The problem
eSewa — Nepal’s leading digital wallet — wanted event ticketing (concerts, seminars, game shows, parties) inside its app. But you don’t ship features into someone else’s flagship fintech app; you ship a module they can trust: isolated, secure, performant, and unable to destabilize their host app.
My role
Led development and integration of the SDK end-to-end: architecture, implementation, documentation, and technical support through eSewa’s deployment.
Architecture decisions
- SDK-first design — strict API surface, no leaked internals, and dependency isolation so the module couldn’t collide with the host app’s libraries or DI graph.
- MVVM inside the boundary — the SDK carried its own presentation architecture (Kotlin, coroutines, Flows) so it behaved like a well-factored app within an app.

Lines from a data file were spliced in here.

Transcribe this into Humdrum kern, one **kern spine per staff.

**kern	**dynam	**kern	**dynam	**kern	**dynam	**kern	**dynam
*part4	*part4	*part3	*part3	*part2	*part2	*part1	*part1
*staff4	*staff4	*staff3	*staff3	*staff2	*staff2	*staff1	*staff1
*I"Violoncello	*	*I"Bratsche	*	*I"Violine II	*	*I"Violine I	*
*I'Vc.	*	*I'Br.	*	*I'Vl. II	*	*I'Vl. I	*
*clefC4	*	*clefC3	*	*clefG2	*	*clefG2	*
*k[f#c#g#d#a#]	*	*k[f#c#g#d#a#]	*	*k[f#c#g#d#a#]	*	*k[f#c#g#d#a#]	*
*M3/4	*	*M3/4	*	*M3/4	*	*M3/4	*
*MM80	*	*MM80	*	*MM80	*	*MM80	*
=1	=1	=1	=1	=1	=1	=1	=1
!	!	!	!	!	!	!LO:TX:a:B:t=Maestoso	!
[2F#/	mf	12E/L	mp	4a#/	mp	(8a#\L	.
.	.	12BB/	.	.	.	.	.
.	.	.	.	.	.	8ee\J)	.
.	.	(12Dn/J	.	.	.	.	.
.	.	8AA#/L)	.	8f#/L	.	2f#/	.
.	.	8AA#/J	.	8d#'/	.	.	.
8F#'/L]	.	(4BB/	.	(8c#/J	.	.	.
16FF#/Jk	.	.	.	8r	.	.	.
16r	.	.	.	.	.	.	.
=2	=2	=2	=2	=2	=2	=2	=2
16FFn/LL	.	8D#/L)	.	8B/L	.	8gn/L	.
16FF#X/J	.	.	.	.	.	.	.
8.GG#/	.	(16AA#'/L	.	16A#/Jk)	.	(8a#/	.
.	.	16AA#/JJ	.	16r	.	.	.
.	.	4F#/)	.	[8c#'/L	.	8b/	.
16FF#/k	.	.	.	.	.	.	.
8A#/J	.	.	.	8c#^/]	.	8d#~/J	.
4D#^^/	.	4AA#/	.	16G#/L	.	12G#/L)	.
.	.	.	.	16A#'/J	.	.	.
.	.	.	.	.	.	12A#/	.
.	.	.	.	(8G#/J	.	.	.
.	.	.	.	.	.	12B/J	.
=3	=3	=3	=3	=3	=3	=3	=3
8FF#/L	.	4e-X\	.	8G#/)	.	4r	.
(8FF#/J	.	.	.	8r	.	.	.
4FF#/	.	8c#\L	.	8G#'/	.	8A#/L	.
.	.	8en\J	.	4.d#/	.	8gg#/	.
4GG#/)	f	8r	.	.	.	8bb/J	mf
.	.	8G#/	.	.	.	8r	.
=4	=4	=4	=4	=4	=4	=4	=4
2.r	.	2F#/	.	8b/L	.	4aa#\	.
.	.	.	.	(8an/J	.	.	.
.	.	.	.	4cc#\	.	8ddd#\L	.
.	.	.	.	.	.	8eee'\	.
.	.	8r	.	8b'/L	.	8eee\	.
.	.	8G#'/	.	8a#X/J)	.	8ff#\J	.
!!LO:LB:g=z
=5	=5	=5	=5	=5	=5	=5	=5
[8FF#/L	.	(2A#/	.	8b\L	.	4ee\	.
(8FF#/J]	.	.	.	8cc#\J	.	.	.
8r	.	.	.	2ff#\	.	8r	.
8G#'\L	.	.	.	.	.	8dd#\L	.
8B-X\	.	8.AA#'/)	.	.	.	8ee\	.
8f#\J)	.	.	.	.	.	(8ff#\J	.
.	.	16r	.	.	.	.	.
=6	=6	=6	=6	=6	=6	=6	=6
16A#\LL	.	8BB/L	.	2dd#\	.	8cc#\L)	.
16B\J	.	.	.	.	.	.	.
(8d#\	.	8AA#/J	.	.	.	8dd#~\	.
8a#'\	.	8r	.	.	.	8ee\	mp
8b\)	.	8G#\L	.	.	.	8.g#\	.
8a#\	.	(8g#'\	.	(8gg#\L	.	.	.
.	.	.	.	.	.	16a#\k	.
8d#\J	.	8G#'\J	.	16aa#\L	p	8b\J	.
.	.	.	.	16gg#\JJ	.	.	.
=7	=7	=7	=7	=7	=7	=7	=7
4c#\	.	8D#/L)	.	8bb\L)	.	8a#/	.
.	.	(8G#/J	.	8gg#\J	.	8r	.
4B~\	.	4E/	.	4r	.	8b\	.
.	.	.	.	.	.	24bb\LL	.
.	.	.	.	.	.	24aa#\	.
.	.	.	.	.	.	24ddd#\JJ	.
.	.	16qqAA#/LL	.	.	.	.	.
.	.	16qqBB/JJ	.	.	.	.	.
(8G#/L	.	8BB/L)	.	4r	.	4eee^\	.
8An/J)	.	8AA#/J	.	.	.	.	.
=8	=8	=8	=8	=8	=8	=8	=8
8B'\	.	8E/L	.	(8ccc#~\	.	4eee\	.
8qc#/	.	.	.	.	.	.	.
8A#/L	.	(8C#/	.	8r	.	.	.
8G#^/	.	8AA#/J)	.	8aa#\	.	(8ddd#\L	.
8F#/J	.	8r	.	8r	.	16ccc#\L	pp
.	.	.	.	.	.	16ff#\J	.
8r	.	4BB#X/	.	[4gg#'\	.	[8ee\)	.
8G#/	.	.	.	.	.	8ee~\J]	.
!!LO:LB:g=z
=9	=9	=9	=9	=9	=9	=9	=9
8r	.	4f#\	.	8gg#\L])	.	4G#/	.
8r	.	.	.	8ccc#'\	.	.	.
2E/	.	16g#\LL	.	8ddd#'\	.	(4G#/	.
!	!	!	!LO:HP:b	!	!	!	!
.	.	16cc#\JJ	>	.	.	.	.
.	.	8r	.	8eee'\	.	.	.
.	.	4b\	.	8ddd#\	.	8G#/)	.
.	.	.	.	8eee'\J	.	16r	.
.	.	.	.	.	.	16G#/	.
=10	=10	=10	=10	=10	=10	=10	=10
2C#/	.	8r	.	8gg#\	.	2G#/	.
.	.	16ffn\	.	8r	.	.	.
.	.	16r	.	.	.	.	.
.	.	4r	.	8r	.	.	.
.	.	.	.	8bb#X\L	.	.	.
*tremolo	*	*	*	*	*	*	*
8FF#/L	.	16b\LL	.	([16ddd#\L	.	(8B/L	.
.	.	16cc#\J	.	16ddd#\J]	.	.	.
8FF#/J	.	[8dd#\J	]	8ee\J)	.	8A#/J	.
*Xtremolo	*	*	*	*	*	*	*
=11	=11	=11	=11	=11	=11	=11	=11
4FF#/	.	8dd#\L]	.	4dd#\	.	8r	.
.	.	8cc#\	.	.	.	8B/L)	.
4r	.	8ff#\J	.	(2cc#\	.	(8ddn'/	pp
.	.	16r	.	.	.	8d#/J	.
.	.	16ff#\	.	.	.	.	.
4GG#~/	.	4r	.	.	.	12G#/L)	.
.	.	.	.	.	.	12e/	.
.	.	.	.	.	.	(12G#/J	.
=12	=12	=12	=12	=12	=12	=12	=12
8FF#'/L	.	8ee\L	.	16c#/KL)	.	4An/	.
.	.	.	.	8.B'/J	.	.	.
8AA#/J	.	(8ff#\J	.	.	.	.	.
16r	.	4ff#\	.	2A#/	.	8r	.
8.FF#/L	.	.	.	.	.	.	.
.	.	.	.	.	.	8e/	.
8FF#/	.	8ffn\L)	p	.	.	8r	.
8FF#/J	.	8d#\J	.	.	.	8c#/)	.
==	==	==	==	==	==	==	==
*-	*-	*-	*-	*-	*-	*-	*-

- Integration ergonomics as a feature — robust documentation and a support channel for eSewa’s engineers, because an SDK that integrates painfully doesn’t get adopted.
The hardest problem
Operating inside another company’s security and performance envelope. Every payment interaction, memory allocation and startup cost had to be justified to a host team guarding Nepal’s most-used wallet — a different discipline from owning your own app, where you set the rules.
Outcome
The SDK shipped inside eSewa with secure, high-performance ticket purchase flows, complete documentation, and supported deployment — my code running inside the most widely used fintech app in the country.